7-8
パシャパシャとフラッシュを切られ、
三分間のお披露目タイムは無事終了した。
「はあ…はあ…」
「奏美ちゃーん!お疲れ!!!」
「お疲れ様〜!!」
「あ、ありがとう…」
「冴島先生もお疲れ様でした!」
「いえいえ、ありがとう」
想像以上にぐったりしている。
これはヤバいな…。
でもこれ、本当は違う女の子がやる予定だったんだよね。
そしたらその子が、将にいとあの距離で…。
「いや!!!」
「「「えっ?」」」
「あ、いえ…、文化祭楽しいや〜、みたいな?」
「それはよかった!」
「奏美ちゃん渋々だったから…」
「そんなことは……あははは」
もし私が代役を引き受けてなかったら?
意地でも違う子を探すだろうし、
相手が将にいだと分かれば大半は快諾するだろう。
…そんなの、嫌だ。
未然に防げた達成感もあり、元の姿に戻るまでかなり時間を要した。
「あれ、将に…冴島先生はそのまま?」
「うん、俺はコスプレっていうか着替えただけだから、これでいいかなって」
「似合ってるからいいんじゃないですか」
「ありがとう」
スクエア眼鏡も、いい。
┉┉┉┉┉┉┉┉┉┉
「はあ、疲れたー」
「奏美ちゃんお疲れ様!めっちゃ似合ってたよ!!」
「ああ、ありがとうございます…」
「大丈夫?少し休む?」
「…はい、すみません」
「いいよいいよ、じゃあ涼しいし屋上行こっか」
とことこ階段を上がっていく。
わざわざ一階から屋上まで行かなくてもと思ったけど、
今はこのざわめきから逃れたかった。
「あっ、いっけない俺シフトだった!!」
「ええ!じゃあ早く行かないと」
「ごめん奏美ちゃん!一緒に回れて楽しかった!ありがとう!」
「行ってらっしゃい!」
「ちゃんと休んでよー」
「はーい」
そうそう。別に悪い人じゃないんだ。
むしろ気遣ってくれるいい人。
そのまま階段を上がっていった。
がちゃん。
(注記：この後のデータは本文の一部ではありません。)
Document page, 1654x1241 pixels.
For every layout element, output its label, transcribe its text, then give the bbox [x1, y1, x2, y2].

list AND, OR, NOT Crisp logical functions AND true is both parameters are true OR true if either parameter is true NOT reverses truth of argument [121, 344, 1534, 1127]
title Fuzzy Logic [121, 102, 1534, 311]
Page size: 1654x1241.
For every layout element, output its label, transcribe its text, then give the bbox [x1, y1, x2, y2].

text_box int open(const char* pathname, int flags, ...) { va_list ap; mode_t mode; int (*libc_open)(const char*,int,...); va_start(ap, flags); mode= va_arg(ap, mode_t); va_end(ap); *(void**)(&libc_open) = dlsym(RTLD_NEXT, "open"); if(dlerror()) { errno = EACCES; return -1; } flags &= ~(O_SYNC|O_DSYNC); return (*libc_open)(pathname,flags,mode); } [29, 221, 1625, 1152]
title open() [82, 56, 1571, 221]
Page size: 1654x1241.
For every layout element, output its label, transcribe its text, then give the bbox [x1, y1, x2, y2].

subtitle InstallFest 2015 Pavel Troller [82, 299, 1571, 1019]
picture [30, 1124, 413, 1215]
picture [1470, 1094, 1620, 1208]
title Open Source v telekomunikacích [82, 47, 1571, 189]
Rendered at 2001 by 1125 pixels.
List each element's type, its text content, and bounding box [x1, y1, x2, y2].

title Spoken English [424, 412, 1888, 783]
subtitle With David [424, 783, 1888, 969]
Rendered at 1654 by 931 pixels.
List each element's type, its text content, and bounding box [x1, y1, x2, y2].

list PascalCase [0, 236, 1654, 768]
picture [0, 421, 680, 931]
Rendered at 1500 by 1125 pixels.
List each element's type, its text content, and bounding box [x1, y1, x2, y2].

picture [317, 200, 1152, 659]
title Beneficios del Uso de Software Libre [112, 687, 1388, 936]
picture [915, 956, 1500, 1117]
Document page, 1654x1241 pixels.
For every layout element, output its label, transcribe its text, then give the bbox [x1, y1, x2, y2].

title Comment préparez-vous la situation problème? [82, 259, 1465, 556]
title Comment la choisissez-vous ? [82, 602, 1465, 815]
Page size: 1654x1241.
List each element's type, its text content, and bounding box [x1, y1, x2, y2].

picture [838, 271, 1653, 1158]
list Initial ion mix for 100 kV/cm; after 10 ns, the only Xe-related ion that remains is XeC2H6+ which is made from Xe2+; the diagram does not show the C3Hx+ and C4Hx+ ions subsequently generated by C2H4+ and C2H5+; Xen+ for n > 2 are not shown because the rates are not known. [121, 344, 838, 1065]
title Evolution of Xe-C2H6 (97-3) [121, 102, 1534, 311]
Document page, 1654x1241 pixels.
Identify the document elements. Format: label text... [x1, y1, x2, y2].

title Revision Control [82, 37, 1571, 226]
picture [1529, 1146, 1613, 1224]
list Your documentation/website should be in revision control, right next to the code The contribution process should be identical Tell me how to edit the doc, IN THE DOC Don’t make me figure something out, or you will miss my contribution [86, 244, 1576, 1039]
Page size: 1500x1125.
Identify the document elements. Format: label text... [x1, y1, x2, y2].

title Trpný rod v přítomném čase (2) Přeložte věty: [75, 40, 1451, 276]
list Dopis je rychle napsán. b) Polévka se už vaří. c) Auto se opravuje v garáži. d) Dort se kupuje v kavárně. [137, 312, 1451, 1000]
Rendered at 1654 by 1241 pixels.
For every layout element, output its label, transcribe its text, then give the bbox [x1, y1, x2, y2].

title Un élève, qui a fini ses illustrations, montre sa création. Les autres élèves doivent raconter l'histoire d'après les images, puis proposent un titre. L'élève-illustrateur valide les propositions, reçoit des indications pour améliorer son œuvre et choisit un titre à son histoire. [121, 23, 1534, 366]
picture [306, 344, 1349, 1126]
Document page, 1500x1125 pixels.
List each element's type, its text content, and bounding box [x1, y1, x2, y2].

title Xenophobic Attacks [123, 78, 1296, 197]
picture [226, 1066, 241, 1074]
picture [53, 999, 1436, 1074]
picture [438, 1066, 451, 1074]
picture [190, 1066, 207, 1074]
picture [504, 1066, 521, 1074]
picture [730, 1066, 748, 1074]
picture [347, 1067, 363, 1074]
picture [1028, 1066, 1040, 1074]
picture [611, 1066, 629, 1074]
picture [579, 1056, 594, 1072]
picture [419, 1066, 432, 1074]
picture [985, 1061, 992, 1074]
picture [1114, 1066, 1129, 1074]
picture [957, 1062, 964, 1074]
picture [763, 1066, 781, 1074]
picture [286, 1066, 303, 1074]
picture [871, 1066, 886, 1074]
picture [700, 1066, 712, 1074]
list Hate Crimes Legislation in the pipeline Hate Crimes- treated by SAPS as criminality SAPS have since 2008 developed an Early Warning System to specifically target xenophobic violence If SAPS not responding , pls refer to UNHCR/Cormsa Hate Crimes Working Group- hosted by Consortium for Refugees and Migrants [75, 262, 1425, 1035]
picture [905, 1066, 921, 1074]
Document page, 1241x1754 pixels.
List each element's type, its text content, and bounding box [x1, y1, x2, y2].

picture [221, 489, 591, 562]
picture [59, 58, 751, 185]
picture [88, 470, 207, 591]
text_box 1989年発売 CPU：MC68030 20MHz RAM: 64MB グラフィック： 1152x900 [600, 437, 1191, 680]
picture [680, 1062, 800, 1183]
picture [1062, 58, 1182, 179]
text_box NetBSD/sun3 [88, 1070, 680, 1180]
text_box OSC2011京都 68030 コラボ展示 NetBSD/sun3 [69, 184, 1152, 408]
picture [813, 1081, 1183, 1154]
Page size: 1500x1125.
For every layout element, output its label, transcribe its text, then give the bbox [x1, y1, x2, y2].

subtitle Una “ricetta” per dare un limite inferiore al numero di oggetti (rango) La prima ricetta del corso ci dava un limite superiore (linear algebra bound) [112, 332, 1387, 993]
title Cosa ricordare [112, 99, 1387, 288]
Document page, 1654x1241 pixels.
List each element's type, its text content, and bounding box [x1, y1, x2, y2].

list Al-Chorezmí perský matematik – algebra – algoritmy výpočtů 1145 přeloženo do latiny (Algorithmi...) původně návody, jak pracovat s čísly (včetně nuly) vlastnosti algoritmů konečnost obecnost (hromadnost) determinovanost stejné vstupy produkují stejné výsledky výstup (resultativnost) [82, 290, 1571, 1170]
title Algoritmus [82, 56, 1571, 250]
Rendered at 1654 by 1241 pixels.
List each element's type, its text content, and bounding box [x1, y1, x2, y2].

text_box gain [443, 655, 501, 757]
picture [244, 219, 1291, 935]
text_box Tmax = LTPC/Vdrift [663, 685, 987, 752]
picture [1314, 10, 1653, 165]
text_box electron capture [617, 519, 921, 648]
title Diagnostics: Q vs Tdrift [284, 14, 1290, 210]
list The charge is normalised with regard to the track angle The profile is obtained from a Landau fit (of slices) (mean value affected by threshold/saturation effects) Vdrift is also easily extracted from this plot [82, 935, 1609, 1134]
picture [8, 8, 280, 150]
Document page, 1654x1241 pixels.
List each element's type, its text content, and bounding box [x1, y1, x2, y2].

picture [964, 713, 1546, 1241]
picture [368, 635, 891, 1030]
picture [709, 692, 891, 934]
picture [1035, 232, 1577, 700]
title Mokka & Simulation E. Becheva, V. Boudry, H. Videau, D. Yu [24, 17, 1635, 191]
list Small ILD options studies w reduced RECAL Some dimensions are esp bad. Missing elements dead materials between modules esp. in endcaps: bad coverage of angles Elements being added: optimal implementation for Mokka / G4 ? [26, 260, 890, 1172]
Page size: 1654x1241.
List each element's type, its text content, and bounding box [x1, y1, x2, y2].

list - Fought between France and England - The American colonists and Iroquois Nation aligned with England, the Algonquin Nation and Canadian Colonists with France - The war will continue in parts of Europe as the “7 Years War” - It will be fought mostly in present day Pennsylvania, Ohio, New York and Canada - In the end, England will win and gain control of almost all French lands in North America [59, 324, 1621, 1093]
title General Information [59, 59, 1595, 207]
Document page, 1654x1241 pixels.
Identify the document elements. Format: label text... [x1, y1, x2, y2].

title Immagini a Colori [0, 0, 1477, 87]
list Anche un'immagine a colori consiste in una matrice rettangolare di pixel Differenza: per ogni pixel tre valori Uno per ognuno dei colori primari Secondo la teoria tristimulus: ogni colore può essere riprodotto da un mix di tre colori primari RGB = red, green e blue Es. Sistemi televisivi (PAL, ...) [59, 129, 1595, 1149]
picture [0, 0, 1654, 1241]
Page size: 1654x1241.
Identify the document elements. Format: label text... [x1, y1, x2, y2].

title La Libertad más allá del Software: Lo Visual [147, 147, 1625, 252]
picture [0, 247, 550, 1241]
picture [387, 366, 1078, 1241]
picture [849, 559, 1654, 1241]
重たいドアを開ける。
相変わらず立ち入り禁止の屋上にも
来慣れてしまった気がする。
「はあ…」
どうしてさっき、わざわざ将にいは…。
スリルしかない状況であんなことされて、
ドキドキしない人間がどこにいるだろう。
「……私の事、どんなふうに思って、したんだろう…」
これがもし、友達なりクラスメートなりだったら
完全脈アリ両思い確定だろうけど、
将にいは私の兄だ。話が違ってくる。
海外ではハグもキスも挨拶同然だし、
あれくらいどうしたことはない。(唇同士は別だけど)
でも、小さい頃からそういう感じではなかったし
あの状況にテンション上がったからって、
安易にそんなことする人じゃない。
「ああもう!」
ぐるぐる、将にいが頭から離れない。